# Xoom Wallpaper **new colors added**



## android_michael (Jun 7, 2011)

Hey Guys, Here is a wallpaper that I made for the xoom. It is sized for the stock launcher and will fill all areas of the screen. App drawer, widget screen etc. I hope you guys like it.














































View attachment 74


----------



## Droid-Xer (Jun 7, 2011)

looks good man. thanks for sharing


----------



## coheirnt (Jun 8, 2011)

Looks very good! Is there a possibility for red? Please?


----------



## android_michael (Jun 7, 2011)

Sure! Hopefully the colors will adjust well. Should be an easy fix.

Sent from my ThunderBolt using Tapatalk


----------



## berto1014 (Jun 14, 2011)

Thank you for sharing, I don't have a xoom, but I love it!


----------



## Droidrev71 (Jun 7, 2011)

Very nice!


----------



## Steady Hawkin (Jun 8, 2011)

Nicely done!


----------



## JsinLegacy (Jun 7, 2011)

Those look great man... awesome work ...


----------



## NBAJWill55 (Jun 6, 2011)

Looks great dude! Thanks!


----------



## android_michael (Jun 7, 2011)

Hey guys, thanks for the comments, these may seem blurred after you download them. I need to add them to my dropbox so they don't get compressed. Will upload soon with a link. Sorry about that!

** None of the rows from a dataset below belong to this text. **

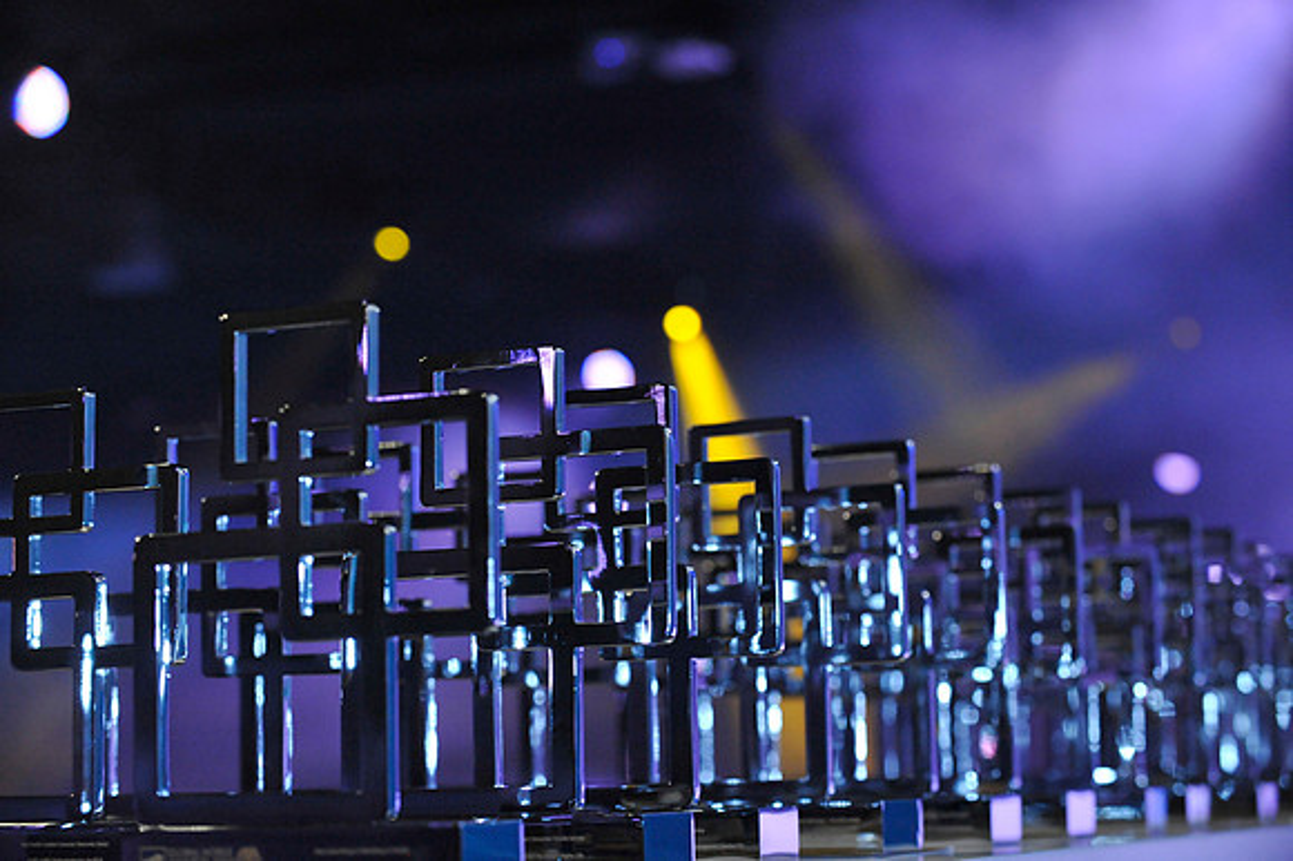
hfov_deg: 25.4
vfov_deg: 17.0
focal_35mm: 80
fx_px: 2872
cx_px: 646
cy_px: 430
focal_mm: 80
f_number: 4.5
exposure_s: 1/100
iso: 4000
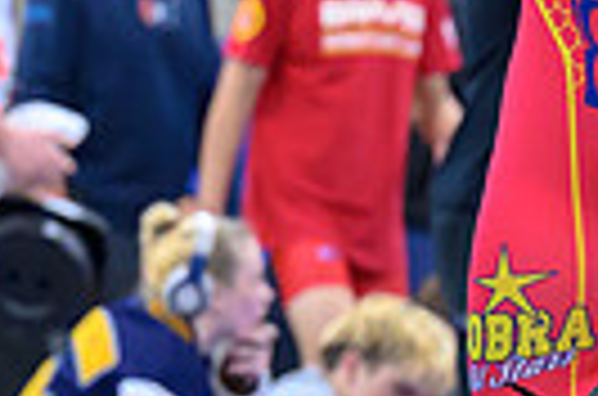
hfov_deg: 3.6
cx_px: 654
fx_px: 9462
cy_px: -180
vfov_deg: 2.4
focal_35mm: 571
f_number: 3.2
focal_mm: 77
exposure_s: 1/640
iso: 3200
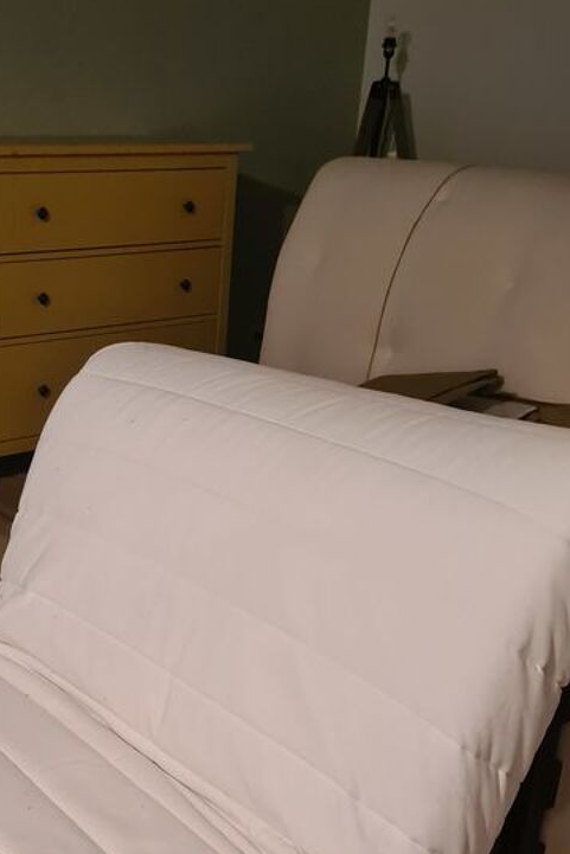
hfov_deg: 26.6
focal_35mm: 50
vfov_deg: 37.6
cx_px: 140
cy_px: 725
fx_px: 1187
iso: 500
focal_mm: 5.4
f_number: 1.8
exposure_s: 1/50
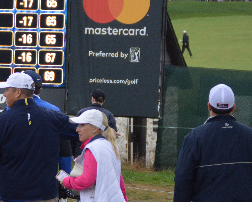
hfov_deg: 6.8
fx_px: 2097
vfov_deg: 5.5
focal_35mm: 281
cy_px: 94
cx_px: -15
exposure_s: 1/500
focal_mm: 75
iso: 720
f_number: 4.2
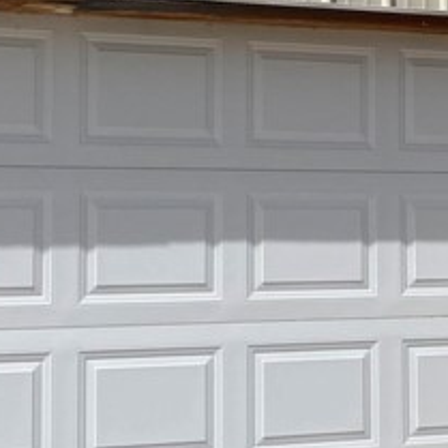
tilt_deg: +5.7
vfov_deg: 14.4
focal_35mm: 121
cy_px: 126
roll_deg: +1.2
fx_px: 1772
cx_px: 519
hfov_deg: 14.0
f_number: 1.8
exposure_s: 1/3436
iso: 25
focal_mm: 3.99
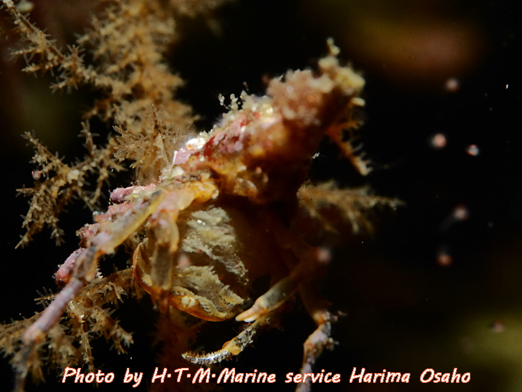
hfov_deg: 21.8
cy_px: 196
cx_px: 261
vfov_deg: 16.4
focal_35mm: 90
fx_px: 1358
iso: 2000
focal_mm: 45
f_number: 11
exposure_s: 1/100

Sent from my Thunderbolt using Tapatalk


----------



## TDRaul (Jun 10, 2011)

These are awesome


----------



## jgrizz (Jun 9, 2011)

How are these being downloaded? The blue one is awesome but when I download its not a jpg.

Working now. Looks great.


----------



## 1techydude (Jun 7, 2011)

Absolutely gorgeous! Don't have Xoom yet but I am picking one up. Definitely will be downloading these.


----------



## itsTreyG (Aug 10, 2011)

Looks very good. Loading up now.


----------



## android_michael (Jun 7, 2011)

Hey guys very sorry I haven't updated these. Getting close to the end of my college semester will update these with higher quality versions sorry again!


----------



## Joshjunior (Jun 17, 2011)

looks awesome!


----------